Source records:
※ ※ ※
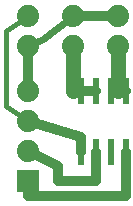
<source format=gtl>
G75*
G70*
%OFA0B0*%
%FSLAX24Y24*%
%IPPOS*%
%LPD*%
%AMOC8*
5,1,8,0,0,1.08239X$1,22.5*
%
%ADD10C,0.0740*%
%ADD11R,0.0740X0.0740*%
%ADD12R,0.0236X0.0866*%
%ADD13C,0.0320*%
%ADD14C,0.0240*%
%ADD15C,0.0160*%
%ADD16C,0.0500*%
D10*
X001487Y002100D03*
X001487Y003100D03*
X001487Y004100D03*
X001487Y005600D03*
X001487Y006600D03*
X002987Y006600D03*
X002987Y005600D03*
X004487Y005600D03*
X004487Y006600D03*
D11*
X001487Y001100D03*
D12*
X003237Y002076D03*
X003737Y002076D03*
X004237Y002076D03*
X004737Y002076D03*
X004737Y004124D03*
X004237Y004124D03*
X003737Y004124D03*
X003237Y004124D03*
D13*
X001487Y001100D02*
X001487Y000600D01*
X004737Y000600D01*
X004737Y002076D01*
X003737Y002076D02*
X003737Y001100D01*
X002487Y001100D01*
X002487Y001600D01*
X001487Y002100D01*
X001487Y003100D02*
X003237Y002576D01*
X003237Y002076D01*
X003237Y004124D02*
X003737Y004124D01*
X004487Y004124D02*
X004737Y004124D01*
X004487Y006600D02*
X002987Y006600D01*
X001487Y005600D02*
X001487Y004100D01*
D14*
X001487Y005600D02*
X001987Y005850D01*
X002987Y006600D01*
D15*
X001487Y006600D02*
X000737Y006100D01*
X000737Y003600D01*
X001487Y003100D01*
X002987Y004124D02*
X003237Y004124D01*
X004237Y004124D02*
X004487Y004124D01*
D16*
X004487Y005600D01*
X002987Y005600D02*
X002987Y004124D01*
M02*

</source>
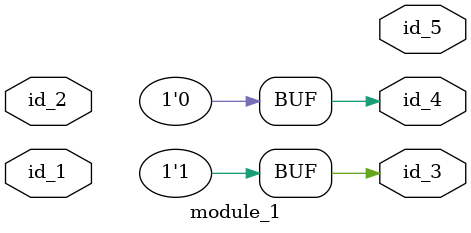
<source format=v>
module module_0;
  tri id_2, id_3, id_4, id_5, id_6, id_7, id_8, id_9, id_10, id_11, id_12, id_13, id_14;
  assign module_1.id_4 = 0;
  assign id_11 = 1;
  wor id_15 = id_7;
endmodule
module module_1 (
    id_1,
    id_2,
    id_3,
    id_4,
    id_5
);
  output wire id_5;
  output wire id_4;
  output wire id_3;
  inout wire id_2;
  input wire id_1;
  module_0 modCall_1 ();
  always @* begin : LABEL_0
    id_4 <= "";
    id_3 <= 1;
  end
endmodule

</source>
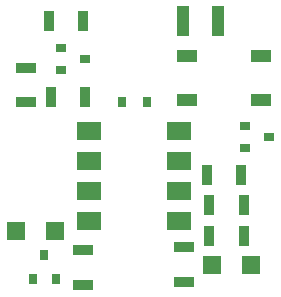
<source format=gbr>
G04 #@! TF.GenerationSoftware,KiCad,Pcbnew,(2017-06-21 revision 375ec9f)-master*
G04 #@! TF.CreationDate,2017-08-04T21:17:12-04:00*
G04 #@! TF.ProjectId,light_reactive_nodes,6C696768745F72656163746976655F6E,rev?*
G04 #@! TF.SameCoordinates,Original
G04 #@! TF.FileFunction,Paste,Top*
G04 #@! TF.FilePolarity,Positive*
%FSLAX46Y46*%
G04 Gerber Fmt 4.6, Leading zero omitted, Abs format (unit mm)*
G04 Created by KiCad (PCBNEW (2017-06-21 revision 375ec9f)-master) date Fri Aug  4 21:17:12 2017*
%MOMM*%
%LPD*%
G01*
G04 APERTURE LIST*
%ADD10C,0.100000*%
%ADD11R,2.032000X1.524000*%
%ADD12R,1.000000X2.500000*%
%ADD13R,0.800000X0.900000*%
%ADD14R,1.500000X1.500000*%
%ADD15R,0.900000X0.800000*%
%ADD16R,0.900000X1.700000*%
%ADD17R,1.700000X0.900000*%
%ADD18R,1.800000X1.100000*%
G04 APERTURE END LIST*
D10*
D11*
X107940000Y-125690000D03*
X107940000Y-128230000D03*
X107940000Y-130770000D03*
X107940000Y-133310000D03*
X115560000Y-133310000D03*
X115560000Y-130770000D03*
X115560000Y-128230000D03*
X115560000Y-125690000D03*
D12*
X118900000Y-116400000D03*
X115900000Y-116400000D03*
D13*
X112850000Y-123200000D03*
X110750000Y-123200000D03*
D14*
X118350000Y-137000000D03*
X121650000Y-137000000D03*
X101750000Y-134200000D03*
X105050000Y-134200000D03*
D15*
X105600000Y-118650000D03*
X105600000Y-120550000D03*
X107600000Y-119600000D03*
X121200000Y-125250000D03*
X121200000Y-127150000D03*
X123200000Y-126200000D03*
D13*
X104200000Y-136200000D03*
X105150000Y-138200000D03*
X103250000Y-138200000D03*
D16*
X118150000Y-134600000D03*
X121050000Y-134600000D03*
X107450000Y-116400000D03*
X104550000Y-116400000D03*
D17*
X107500000Y-135800000D03*
X107500000Y-138700000D03*
X102600000Y-123250000D03*
X102600000Y-120350000D03*
D16*
X121050000Y-132000000D03*
X118150000Y-132000000D03*
X107650000Y-122800000D03*
X104750000Y-122800000D03*
X120850000Y-129400000D03*
X117950000Y-129400000D03*
D17*
X116000000Y-138450000D03*
X116000000Y-135550000D03*
D18*
X116300000Y-119350000D03*
X122500000Y-119350000D03*
X116300000Y-123050000D03*
X122500000Y-123050000D03*
M02*

</source>
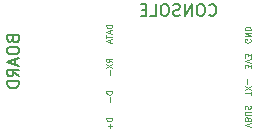
<source format=gbr>
%TF.GenerationSoftware,KiCad,Pcbnew,(6.0.0)*%
%TF.CreationDate,2022-07-25T11:20:30-04:00*%
%TF.ProjectId,dual_model_u,6475616c-5f6d-46f6-9465-6c5f752e6b69,rev?*%
%TF.SameCoordinates,Original*%
%TF.FileFunction,Legend,Bot*%
%TF.FilePolarity,Positive*%
%FSLAX46Y46*%
G04 Gerber Fmt 4.6, Leading zero omitted, Abs format (unit mm)*
G04 Created by KiCad (PCBNEW (6.0.0)) date 2022-07-25 11:20:30*
%MOMM*%
%LPD*%
G01*
G04 APERTURE LIST*
%ADD10C,0.150000*%
%ADD11C,0.100000*%
G04 APERTURE END LIST*
D10*
X162615238Y-105259142D02*
X162662857Y-105306761D01*
X162805714Y-105354380D01*
X162900952Y-105354380D01*
X163043809Y-105306761D01*
X163139047Y-105211523D01*
X163186666Y-105116285D01*
X163234285Y-104925809D01*
X163234285Y-104782952D01*
X163186666Y-104592476D01*
X163139047Y-104497238D01*
X163043809Y-104402000D01*
X162900952Y-104354380D01*
X162805714Y-104354380D01*
X162662857Y-104402000D01*
X162615238Y-104449619D01*
X161996190Y-104354380D02*
X161805714Y-104354380D01*
X161710476Y-104402000D01*
X161615238Y-104497238D01*
X161567619Y-104687714D01*
X161567619Y-105021047D01*
X161615238Y-105211523D01*
X161710476Y-105306761D01*
X161805714Y-105354380D01*
X161996190Y-105354380D01*
X162091428Y-105306761D01*
X162186666Y-105211523D01*
X162234285Y-105021047D01*
X162234285Y-104687714D01*
X162186666Y-104497238D01*
X162091428Y-104402000D01*
X161996190Y-104354380D01*
X161139047Y-105354380D02*
X161139047Y-104354380D01*
X160567619Y-105354380D01*
X160567619Y-104354380D01*
X160139047Y-105306761D02*
X159996190Y-105354380D01*
X159758095Y-105354380D01*
X159662857Y-105306761D01*
X159615238Y-105259142D01*
X159567619Y-105163904D01*
X159567619Y-105068666D01*
X159615238Y-104973428D01*
X159662857Y-104925809D01*
X159758095Y-104878190D01*
X159948571Y-104830571D01*
X160043809Y-104782952D01*
X160091428Y-104735333D01*
X160139047Y-104640095D01*
X160139047Y-104544857D01*
X160091428Y-104449619D01*
X160043809Y-104402000D01*
X159948571Y-104354380D01*
X159710476Y-104354380D01*
X159567619Y-104402000D01*
X158948571Y-104354380D02*
X158758095Y-104354380D01*
X158662857Y-104402000D01*
X158567619Y-104497238D01*
X158520000Y-104687714D01*
X158520000Y-105021047D01*
X158567619Y-105211523D01*
X158662857Y-105306761D01*
X158758095Y-105354380D01*
X158948571Y-105354380D01*
X159043809Y-105306761D01*
X159139047Y-105211523D01*
X159186666Y-105021047D01*
X159186666Y-104687714D01*
X159139047Y-104497238D01*
X159043809Y-104402000D01*
X158948571Y-104354380D01*
X157615238Y-105354380D02*
X158091428Y-105354380D01*
X158091428Y-104354380D01*
X157281904Y-104830571D02*
X156948571Y-104830571D01*
X156805714Y-105354380D02*
X157281904Y-105354380D01*
X157281904Y-104354380D01*
X156805714Y-104354380D01*
D11*
X154404190Y-106109047D02*
X153904190Y-106109047D01*
X153904190Y-106228095D01*
X153928000Y-106299523D01*
X153975619Y-106347142D01*
X154023238Y-106370952D01*
X154118476Y-106394761D01*
X154189904Y-106394761D01*
X154285142Y-106370952D01*
X154332761Y-106347142D01*
X154380380Y-106299523D01*
X154404190Y-106228095D01*
X154404190Y-106109047D01*
X154261333Y-106585238D02*
X154261333Y-106823333D01*
X154404190Y-106537619D02*
X153904190Y-106704285D01*
X154404190Y-106870952D01*
X153904190Y-106966190D02*
X153904190Y-107251904D01*
X154404190Y-107109047D02*
X153904190Y-107109047D01*
X154261333Y-107394761D02*
X154261333Y-107632857D01*
X154404190Y-107347142D02*
X153904190Y-107513809D01*
X154404190Y-107680476D01*
X154404190Y-109275714D02*
X154166095Y-109109047D01*
X154404190Y-108990000D02*
X153904190Y-108990000D01*
X153904190Y-109180476D01*
X153928000Y-109228095D01*
X153951809Y-109251904D01*
X153999428Y-109275714D01*
X154070857Y-109275714D01*
X154118476Y-109251904D01*
X154142285Y-109228095D01*
X154166095Y-109180476D01*
X154166095Y-108990000D01*
X153904190Y-109442380D02*
X154404190Y-109775714D01*
X153904190Y-109775714D02*
X154404190Y-109442380D01*
X154213714Y-109966190D02*
X154213714Y-110347142D01*
X154404190Y-111728095D02*
X153904190Y-111728095D01*
X153904190Y-111847142D01*
X153928000Y-111918571D01*
X153975619Y-111966190D01*
X154023238Y-111990000D01*
X154118476Y-112013809D01*
X154189904Y-112013809D01*
X154285142Y-111990000D01*
X154332761Y-111966190D01*
X154380380Y-111918571D01*
X154404190Y-111847142D01*
X154404190Y-111728095D01*
X154213714Y-112228095D02*
X154213714Y-112609047D01*
X154404190Y-113990000D02*
X153904190Y-113990000D01*
X153904190Y-114109047D01*
X153928000Y-114180476D01*
X153975619Y-114228095D01*
X154023238Y-114251904D01*
X154118476Y-114275714D01*
X154189904Y-114275714D01*
X154285142Y-114251904D01*
X154332761Y-114228095D01*
X154380380Y-114180476D01*
X154404190Y-114109047D01*
X154404190Y-113990000D01*
X154213714Y-114490000D02*
X154213714Y-114870952D01*
X154404190Y-114680476D02*
X154023238Y-114680476D01*
X166135809Y-114740000D02*
X165635809Y-114573333D01*
X166135809Y-114406666D01*
X165897714Y-114073333D02*
X165873904Y-114001904D01*
X165850095Y-113978095D01*
X165802476Y-113954285D01*
X165731047Y-113954285D01*
X165683428Y-113978095D01*
X165659619Y-114001904D01*
X165635809Y-114049523D01*
X165635809Y-114240000D01*
X166135809Y-114240000D01*
X166135809Y-114073333D01*
X166112000Y-114025714D01*
X166088190Y-114001904D01*
X166040571Y-113978095D01*
X165992952Y-113978095D01*
X165945333Y-114001904D01*
X165921523Y-114025714D01*
X165897714Y-114073333D01*
X165897714Y-114240000D01*
X166135809Y-113740000D02*
X165731047Y-113740000D01*
X165683428Y-113716190D01*
X165659619Y-113692380D01*
X165635809Y-113644761D01*
X165635809Y-113549523D01*
X165659619Y-113501904D01*
X165683428Y-113478095D01*
X165731047Y-113454285D01*
X166135809Y-113454285D01*
X165659619Y-113240000D02*
X165635809Y-113168571D01*
X165635809Y-113049523D01*
X165659619Y-113001904D01*
X165683428Y-112978095D01*
X165731047Y-112954285D01*
X165778666Y-112954285D01*
X165826285Y-112978095D01*
X165850095Y-113001904D01*
X165873904Y-113049523D01*
X165897714Y-113144761D01*
X165921523Y-113192380D01*
X165945333Y-113216190D01*
X165992952Y-113240000D01*
X166040571Y-113240000D01*
X166088190Y-113216190D01*
X166112000Y-113192380D01*
X166135809Y-113144761D01*
X166135809Y-113025714D01*
X166112000Y-112954285D01*
X166135809Y-112049523D02*
X166135809Y-111763809D01*
X165635809Y-111906666D02*
X166135809Y-111906666D01*
X166135809Y-111644761D02*
X165635809Y-111311428D01*
X166135809Y-111311428D02*
X165635809Y-111644761D01*
X165826285Y-111120952D02*
X165826285Y-110740000D01*
X166135809Y-109787619D02*
X166135809Y-109478095D01*
X165945333Y-109644761D01*
X165945333Y-109573333D01*
X165921523Y-109525714D01*
X165897714Y-109501904D01*
X165850095Y-109478095D01*
X165731047Y-109478095D01*
X165683428Y-109501904D01*
X165659619Y-109525714D01*
X165635809Y-109573333D01*
X165635809Y-109716190D01*
X165659619Y-109763809D01*
X165683428Y-109787619D01*
X166135809Y-109335238D02*
X165635809Y-109168571D01*
X166135809Y-109001904D01*
X166135809Y-108882857D02*
X166135809Y-108573333D01*
X165945333Y-108740000D01*
X165945333Y-108668571D01*
X165921523Y-108620952D01*
X165897714Y-108597142D01*
X165850095Y-108573333D01*
X165731047Y-108573333D01*
X165683428Y-108597142D01*
X165659619Y-108620952D01*
X165635809Y-108668571D01*
X165635809Y-108811428D01*
X165659619Y-108859047D01*
X165683428Y-108882857D01*
X166112000Y-107335238D02*
X166135809Y-107382857D01*
X166135809Y-107454285D01*
X166112000Y-107525714D01*
X166064380Y-107573333D01*
X166016761Y-107597142D01*
X165921523Y-107620952D01*
X165850095Y-107620952D01*
X165754857Y-107597142D01*
X165707238Y-107573333D01*
X165659619Y-107525714D01*
X165635809Y-107454285D01*
X165635809Y-107406666D01*
X165659619Y-107335238D01*
X165683428Y-107311428D01*
X165850095Y-107311428D01*
X165850095Y-107406666D01*
X165635809Y-107097142D02*
X166135809Y-107097142D01*
X165635809Y-106811428D01*
X166135809Y-106811428D01*
X165635809Y-106573333D02*
X166135809Y-106573333D01*
X166135809Y-106454285D01*
X166112000Y-106382857D01*
X166064380Y-106335238D01*
X166016761Y-106311428D01*
X165921523Y-106287619D01*
X165850095Y-106287619D01*
X165754857Y-106311428D01*
X165707238Y-106335238D01*
X165659619Y-106382857D01*
X165635809Y-106454285D01*
X165635809Y-106573333D01*
D10*
X145978571Y-107339047D02*
X146026190Y-107481904D01*
X146073809Y-107529523D01*
X146169047Y-107577142D01*
X146311904Y-107577142D01*
X146407142Y-107529523D01*
X146454761Y-107481904D01*
X146502380Y-107386666D01*
X146502380Y-107005714D01*
X145502380Y-107005714D01*
X145502380Y-107339047D01*
X145550000Y-107434285D01*
X145597619Y-107481904D01*
X145692857Y-107529523D01*
X145788095Y-107529523D01*
X145883333Y-107481904D01*
X145930952Y-107434285D01*
X145978571Y-107339047D01*
X145978571Y-107005714D01*
X145502380Y-108196190D02*
X145502380Y-108386666D01*
X145550000Y-108481904D01*
X145645238Y-108577142D01*
X145835714Y-108624761D01*
X146169047Y-108624761D01*
X146359523Y-108577142D01*
X146454761Y-108481904D01*
X146502380Y-108386666D01*
X146502380Y-108196190D01*
X146454761Y-108100952D01*
X146359523Y-108005714D01*
X146169047Y-107958095D01*
X145835714Y-107958095D01*
X145645238Y-108005714D01*
X145550000Y-108100952D01*
X145502380Y-108196190D01*
X146216666Y-109005714D02*
X146216666Y-109481904D01*
X146502380Y-108910476D02*
X145502380Y-109243809D01*
X146502380Y-109577142D01*
X146502380Y-110481904D02*
X146026190Y-110148571D01*
X146502380Y-109910476D02*
X145502380Y-109910476D01*
X145502380Y-110291428D01*
X145550000Y-110386666D01*
X145597619Y-110434285D01*
X145692857Y-110481904D01*
X145835714Y-110481904D01*
X145930952Y-110434285D01*
X145978571Y-110386666D01*
X146026190Y-110291428D01*
X146026190Y-109910476D01*
X146502380Y-110910476D02*
X145502380Y-110910476D01*
X145502380Y-111148571D01*
X145550000Y-111291428D01*
X145645238Y-111386666D01*
X145740476Y-111434285D01*
X145930952Y-111481904D01*
X146073809Y-111481904D01*
X146264285Y-111434285D01*
X146359523Y-111386666D01*
X146454761Y-111291428D01*
X146502380Y-111148571D01*
X146502380Y-110910476D01*
M02*

</source>
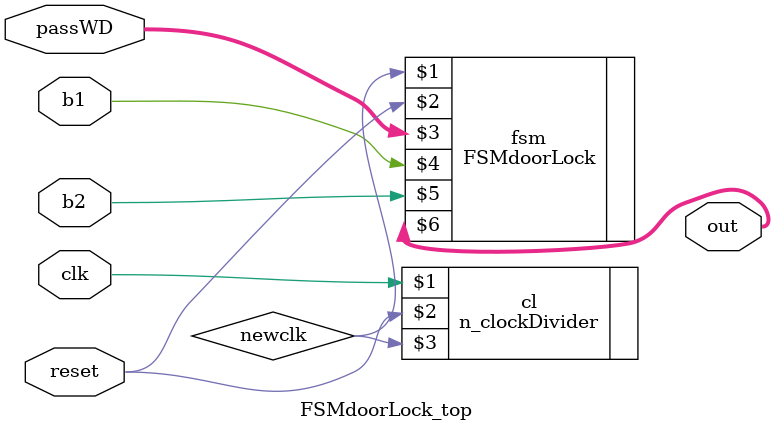
<source format=sv>
`timescale 1ns / 1ps


//module FSMdoorLock(
//    input logic clk,
//    input logic reset,
//    input logic [3:0]passWD,
//    input logic b1,
//    input logic b2,
//    output logic [3:0]out
//    );



//module n_clockDivider #(parameter n=4)(
//    input logic clk,
//    input logic reset,
//    output logic newClk
//    );
module FSMdoorLock_top #(parameter n=4)(
input logic clk,
    input logic reset,
    input logic [3:0]passWD,
    input logic b1,
    input logic b2,
    output logic [3:0]out
    );
    logic newclk ; 
    
    n_clockDivider #(.n(n))cl (clk,reset,newclk);
    FSMdoorLock fsm(newclk,reset,passWD,b1,b2,out);
    
endmodule

</source>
※ ※ ※
◆ Brief
Copy word for word the lines of the records above from the one with "X004737Y004124D03*" up to and including the one with "G04 #@! TF.FilePolarity,Positive*". Skip the pictures.

◆ Task output
X004737Y004124D03*
X004237Y004124D03*
X003737Y004124D03*
X003237Y004124D03*
D13*
X001487Y001100D02*
X001487Y000600D01*
X004737Y000600D01*
X004737Y002076D01*
X003737Y002076D02*
X003737Y001100D01*
X002487Y001100D01*
X002487Y001600D01*
X001487Y002100D01*
X001487Y003100D02*
X003237Y002576D01*
X003237Y002076D01*
X003237Y004124D02*
X003737Y004124D01*
X004487Y004124D02*
X004737Y004124D01*
X004487Y006600D02*
X002987Y006600D01*
X001487Y005600D02*
X001487Y004100D01*
D14*
X001487Y005600D02*
X001987Y005850D01*
X002987Y006600D01*
D15*
X001487Y006600D02*
X000737Y006100D01*
X000737Y003600D01*
X001487Y003100D01*
X002987Y004124D02*
X003237Y004124D01*
X004237Y004124D02*
X004487Y004124D01*
D16*
X004487Y005600D01*
X002987Y005600D02*
X002987Y004124D01*
M02*

</source>
<source format=v>
module module_0;
  tri id_2, id_3, id_4, id_5, id_6, id_7, id_8, id_9, id_10, id_11, id_12, id_13, id_14;
  assign module_1.id_4 = 0;
  assign id_11 = 1;
  wor id_15 = id_7;
endmodule
module module_1 (
    id_1,
    id_2,
    id_3,
    id_4,
    id_5
);
  output wire id_5;
  output wire id_4;
  output wire id_3;
  inout wire id_2;
  input wire id_1;
  module_0 modCall_1 ();
  always @* begin : LABEL_0
    id_4 <= "";
    id_3 <= 1;
  end
endmodule

</source>
<source format=gbr>
G04 #@! TF.GenerationSoftware,KiCad,Pcbnew,(2017-06-21 revision 375ec9f)-master*
G04 #@! TF.CreationDate,2017-08-04T21:17:12-04:00*
G04 #@! TF.ProjectId,light_reactive_nodes,6C696768745F72656163746976655F6E,rev?*
G04 #@! TF.SameCoordinates,Original
G04 #@! TF.FileFunction,Paste,Top*
G04 #@! TF.FilePolarity,Positive*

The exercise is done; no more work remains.